Problem 1: Can you quote word for word the stretch of the Ike Kinswa State Park post from "For those of" through "a blue funk."?
=== Supplied passage ===
Tuesday, March 27, 2012

Ike Kinswa State Park

For those of you who don't live in Seattle, I'll let you in on a little secret - many cities in the US get more average rainfall including Houston, Miami and New York.  But, Seattle has many more actual days of precipitation!  Seemingly endless days of 45-50 degrees f , clouds and drizzle from October through April broken only by an occasional snowfall and rare sunny afternoon are enough to send even the most resilient moss-back into a blue funk.

Typical fall/winter/spring day in Seattle - drizzle and uniformly gray
About half way through the dark season, many find it becomes imperative to get out. Hawaii, Mexico, or the Caribbean could be good choices if you have the time and money.  For me, just a change of scenery does the trick.  Hanging out in a rain-saturated forest rather than my rain-saturated back yard is a wonderful morale booster.  And if walking on a cold beach where you don't dare approach the near frozen water, with blowing sand stinging your face and lodging in your lacrimal sacs doesn't make you feel alive, then I'm at a loss to know what would.

One fine weekend in January, Van Kid and I decided we needed to get out and do some camping  so we boarded Westly and departed ever-gray Seattle.  Our destination was Mayfield Lake.  One could drive on Interstate 5 south to Centralia, then US 12 east to Mossyrock to get there, but Westly urged us to keep to the blue highways.  So it was that we followed Hwy 167 through the contiguous suburbs south of the city, merged to 512 at Puyallup (in the Puyallup Tribe tongue - "the generous people"), then headed south/east on Hwy 7 at Parkland.  Hwy 7 leaves the valley, making a slow climb into the foothills alongside Alder Lake, a reservoir of the Nisqually River Project providing hydro-electric power to Tacoma.  There are several camp grounds along here, but we continued on to Elbe (you can stay overnight here in a caboose), where 7 jogs south again (continuing east will put you on State Route 706 to Longmire at Mt. Rainier National Park - that's another trip for later this year).  Hwy 7 winds along to terminate at the old mill town of Morton which once boasted the worlds longest railroad tie dock.  From there, US 12 west leads to Mossyrock, named after a big mossy rock (go figure).  Just west of downtown, Harmony Road (Hwy 122) brought us to...
=== Records for the task ===
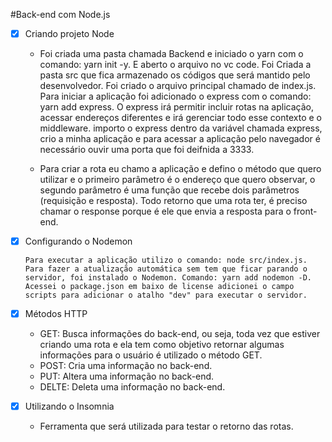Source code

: #Back-end com Node.js

- [x] Criando projeto Node

  - Foi criada uma pasta chamada Backend e iniciado o yarn com o comando: yarn init -y. E aberto o arquivo no vc code. Foi Criada a pasta src que fica armazenado os códigos que será mantido pelo desenvolvedor. Foi criado o arquivo principal chamado de index.js. Para iniciar a aplicação foi adicionado o express com o comando: yarn add express. O express irá permitir incluir rotas na aplicação, acessar endereços diferentes e irá gerenciar todo esse contexto e o middleware. importo o express dentro da variável chamada express, crio a minha aplicação e para acessar a aplicação pelo navegador é necessário ouvir uma porta que foi deifnida a 3333.

  - Para criar a rota eu chamo a aplicação e defino o método que quero utilizar e o primeiro parâmetro é o endereço que quero observar, o segundo parâmetro é uma função que recebe dois parâmetros (requisição e resposta). Todo retorno que uma rota ter, é preciso chamar o response porque é ele que envia a resposta para o front-end.

- [x] Configurando o Nodemon

      Para executar a aplicação utilizo o comando: node src/index.js. Para fazer a atualização automática sem tem que ficar parando o servidor, foi instalado o Nodemon. Comando: yarn add nodemon -D. Acessei o package.json em baixo de license adicionei o campo scripts para adicionar o atalho "dev" para executar o servidor.

- [x] Métodos HTTP

  - GET: Busca informações do back-end, ou seja, toda vez que estiver criando uma rota e ela tem como objetivo retornar algumas informações para o usuário é utilizado o método GET.
  - POST: Cria uma informação no back-end.
  - PUT: Altera uma informação no back-end.
  - DELTE: Deleta uma informação no back-end.

- [x] Utilizando o Insomnia

  - Ferramenta que será utilizada para testar o retorno das rotas.
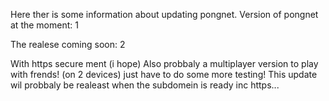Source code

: Here ther is some information about updating pongnet.
Version of pongnet at the moment: 1

The realese coming soon: 2

With https secure ment (i hope)
Also probbaly a multiplayer version to play with frends! (on 2 devices) just have to do some more testing!
This update wil probbaly be realeast when the subdomein is ready inc https...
===
Problem 2: Can you lay out the stretch of the rows from the line that contains "- Ferramenta que" through the line that contains "The realese coming soon: 2" as a numbered list, with blank lines and pictures left out?

Response 1:
For those of you who don't live in Seattle, I'll let you in on a little secret - many cities in the US get more average rainfall including Houston, Miami and New York.  But, Seattle has many more actual days of precipitation!  Seemingly endless days of 45-50 degrees f , clouds and drizzle from October through April broken only by an occasional snowfall and rare sunny afternoon are enough to send even the most resilient moss-back into a blue funk.

Response 2:
1.   - Ferramenta que será utilizada para testar o retorno das rotas.
2. Source code
3. : Here ther is some information about updating pongnet.
4. Version of pongnet at the moment: 1
5. The realese coming soon: 2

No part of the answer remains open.